> _PASSAGE SHOWN_
The City of Asheville responded to downtown safety concerns with a 60-day Downtown Safety Initiative that began May 1, 2023. The plan called for more foot, bike and vehicle patrols, along with enhanced security in downtown parks. Then-Police Chief David Zack said the effort was “driven by data” showing “a disturbing trend” of increased property and violent crime downtown. Mayor Esther Manheimer called it a “complex problem.” The city says many parts of that effort continued beyond the initial 60 days, and the downtown safety project page was last updated and reviewed Sept. 4, 2025.

The gap between perception and geography is part of what makes the debate so charged. A Feb. 20, 2024 analysis highlighted by Blue Ridge Public Radio found downtown Asheville had less violent crime than several other city neighborhoods, while some of the higher incidence of violent crime was in areas with public housing. That does not erase the complaints from people who say they feel unsafe downtown, but it does show why the public argument often mixes visible disorder, fear and crime patterns that are not distributed evenly across the city.

Countywide numbers also show a more complicated picture than a single downtown narrative. The FBI Crime Data Explorer lists Buncombe County’s violent-crime rate at 50.8 per 100,000 residents in 2020, 53.4 in 2021, 45.4 in 2022 and 47.7 in 2023. Those figures do not settle what people experience on Pack Square or Haywood Street, but they do place downtown concerns in a broader county context.

> _EXCERPTED DATA_
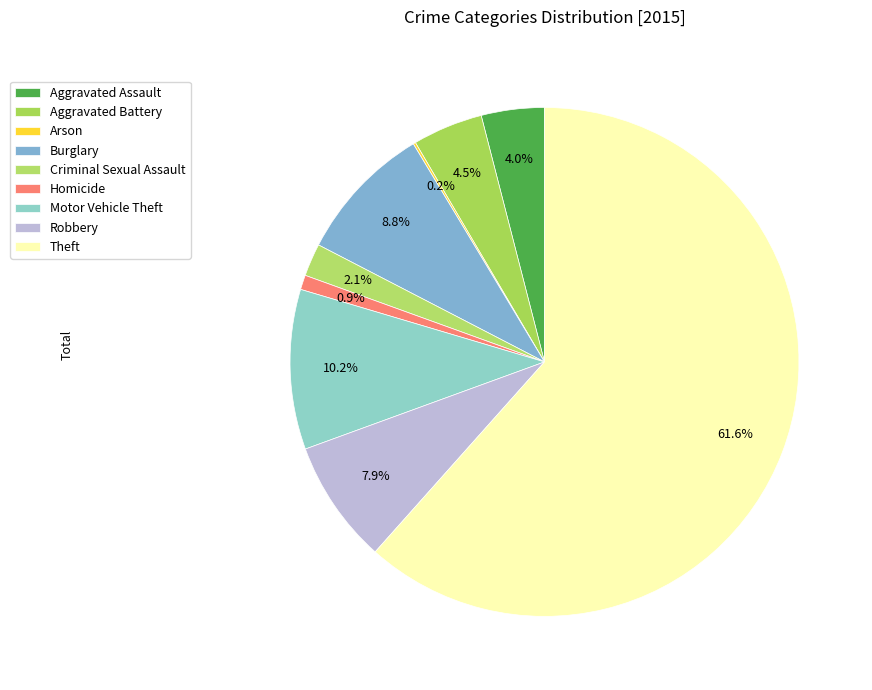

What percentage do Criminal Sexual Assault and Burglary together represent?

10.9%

* * *

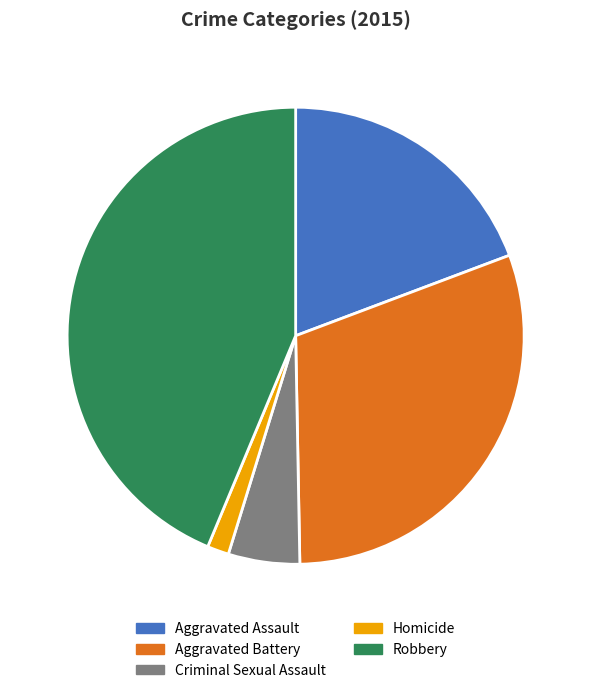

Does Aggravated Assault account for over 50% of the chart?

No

---

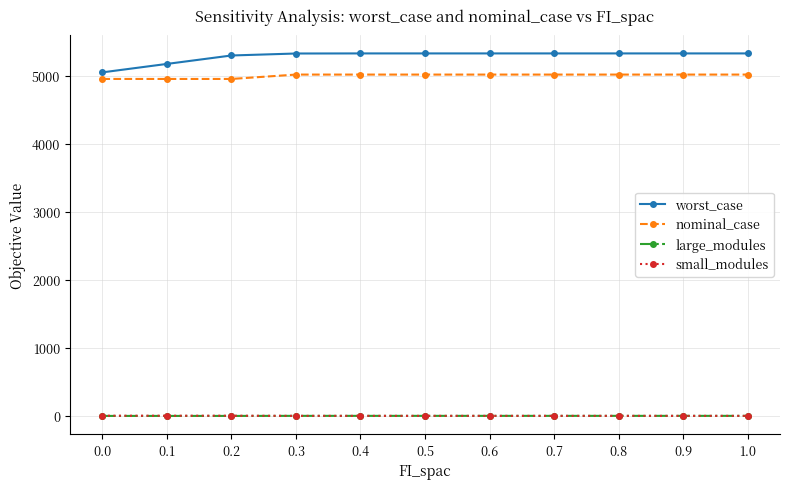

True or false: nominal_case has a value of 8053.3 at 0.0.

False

> _TASK DESCRIPTION_
Continue the passage above on downtown safety in Asheville, starting after its final sentence.

> _ANSWER FOR THIS EXERCISE_
Staffing shortages at the Asheville Police Department have also shaped how the city responds. A Jan. 25, 2024 report from the USA TODAY Network’s Witness site said APD had 65 of 238 sworn officer positions vacant, a shortage of 27%. The city’s police job page, updated April 2, 2026, lists hiring bonuses of $5,000 for new lateral officers and $3,500 for police officer trainees, a sign that recruitment remains part of the fix.

For Asheville leaders, the challenge is no longer just whether downtown is safe on paper. It is whether residents, workers and visitors believe the city can keep pace with the crime concerns, the staffing gap and the economic stakes tied to a downtown that still anchors Buncombe County’s visitor economy.